What is NAFTA? What are the impacts of NAFTA?

What is NAFTA? What are the impacts of NAFTA?
What is NAFTA?

The North American Free Trade Agreement (NAFTA) is a comprehensive trade agreement between the United States, Canada and Mexico signed on August 12, 1992. The agreement, which consists of the United States, Canada and Mexico, officially came into effect on January 1, 1994 after several years of negotiations.

The North American Free Trade Area has a population of 360 million, a GDP of approximately US$6.45 trillion, and an annual trade volume of US$1.37 trillion. Its economic strength and market size exceeded those of the European Union, making it the largest regional economic integration organization in the world at that time.

What is in the North American Free Trade Agreement?

NAFTA is an international agreement, very similar to a treaty, and in U.S. law it is classified as a Congressional-Executive Agreement.

The first article of the North American Free Trade Agreement clearly states that Mexico, Canada, and the United States formally establish a free trade zone based on the basic principles of the General Agreement on Tariffs and Trade. Its purpose is to eliminate trade barriers, create conditions for fair competition, increase investment opportunities, provide appropriate protection for intellectual property rights, establish effective procedures for implementing agreements and resolving disputes, and promote trilateral, regional, and multilateral cooperation. The three member countries must abide by the principles and rules stipulated in the agreement, such as national treatment, most-favored-nation treatment, and procedural transparency, to achieve its purpose and eliminate trade barriers.

In terms of rights, goods can be circulated among countries within the free trade zone with tariff reductions or exemptions, but for countries outside the trade zone, the original tariffs and barriers will still be maintained.

What impact has the North American Free Trade Agreement had?

1. Agriculture has been a controversial issue since the initial negotiations of NAFTA, and any free trade agreement signed under the WTO framework has raised similar issues. Agriculture is the only part that was not signed through trilateral negotiations, but was signed through three separate agreements through bilateral negotiations. The agreement between Canada and the United States includes restrictions and tariff quotas on agricultural products, mainly sugar, dairy products, and poultry; the agreement between Mexico and the United States allows for trade liberalization in stages.

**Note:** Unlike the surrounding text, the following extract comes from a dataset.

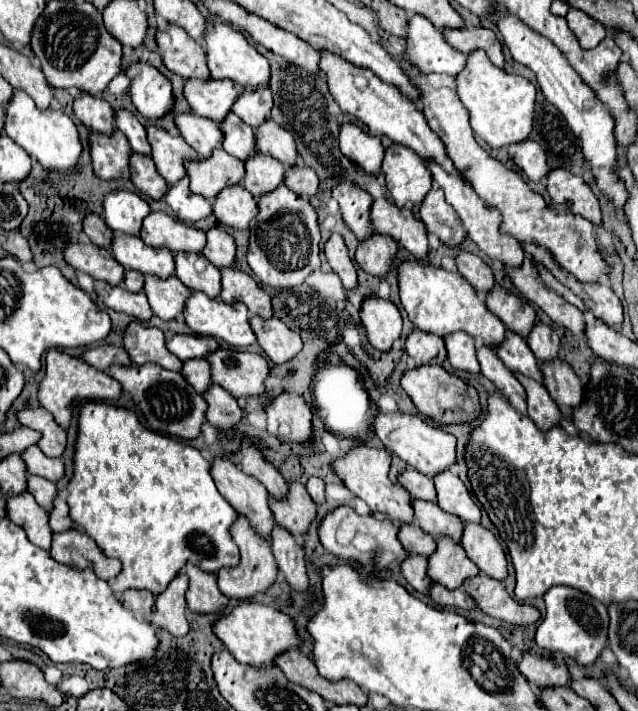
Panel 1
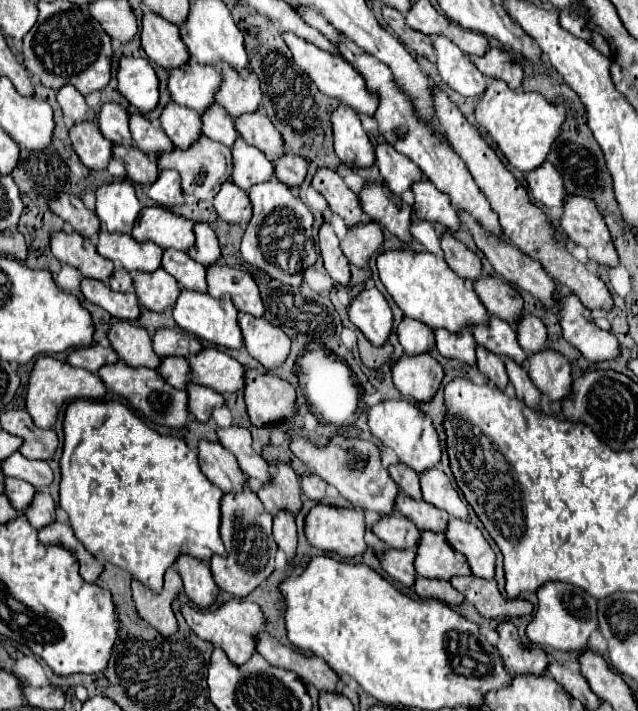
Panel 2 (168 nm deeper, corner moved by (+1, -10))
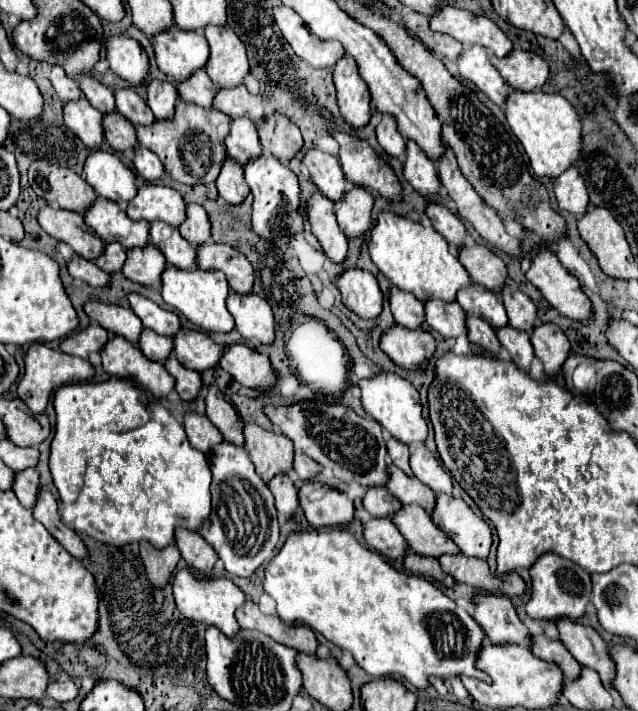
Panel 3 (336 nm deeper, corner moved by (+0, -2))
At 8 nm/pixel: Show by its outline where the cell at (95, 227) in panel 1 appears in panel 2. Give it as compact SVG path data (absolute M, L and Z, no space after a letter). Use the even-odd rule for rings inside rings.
M63 193L55 201L49 201L49 207L51 207L51 211L55 211L55 215L65 219L81 235L85 235L89 239L97 237L97 233L101 229L101 223L97 219L95 211L87 209L77 195Z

2. The overall effect of the US-Mexico Agreement on Agriculture is controversial. Mexico does not have the infrastructure investment required for competitiveness, such as a complete railway and road transportation system, which has put the country's poor people in a more difficult environment. However, some believe that the cause of rural poverty cannot be attributed to NAFTA. In fact, Mexico's agricultural exports increased by an average of 9.4 percentage points per year from 1994 to 2001, while imports only increased by 6.9 percent.

3. Although Mexico's corn production has increased after the implementation of NATFA, the country's domestic demand for corn exceeds the supply, making imports urgent and far exceeding the agricultural quotas initially negotiated by Mexico. Zahniser and Coyle pointed out that Mexico's corn prices, affected by international prices, have dropped dramatically. However, due to the subsidy policy of former President Vicente Fox, the loss of real income has been compensated, making corn production remain stable since 2000.

4. A study published in the American Journal of Agricultural Economics found that NAFTA increased U.S. agricultural exports to Canada and Mexico, even though most of the increase occurred a decade after ratification. The study focused on the effects of the gradual implementation of the agreement.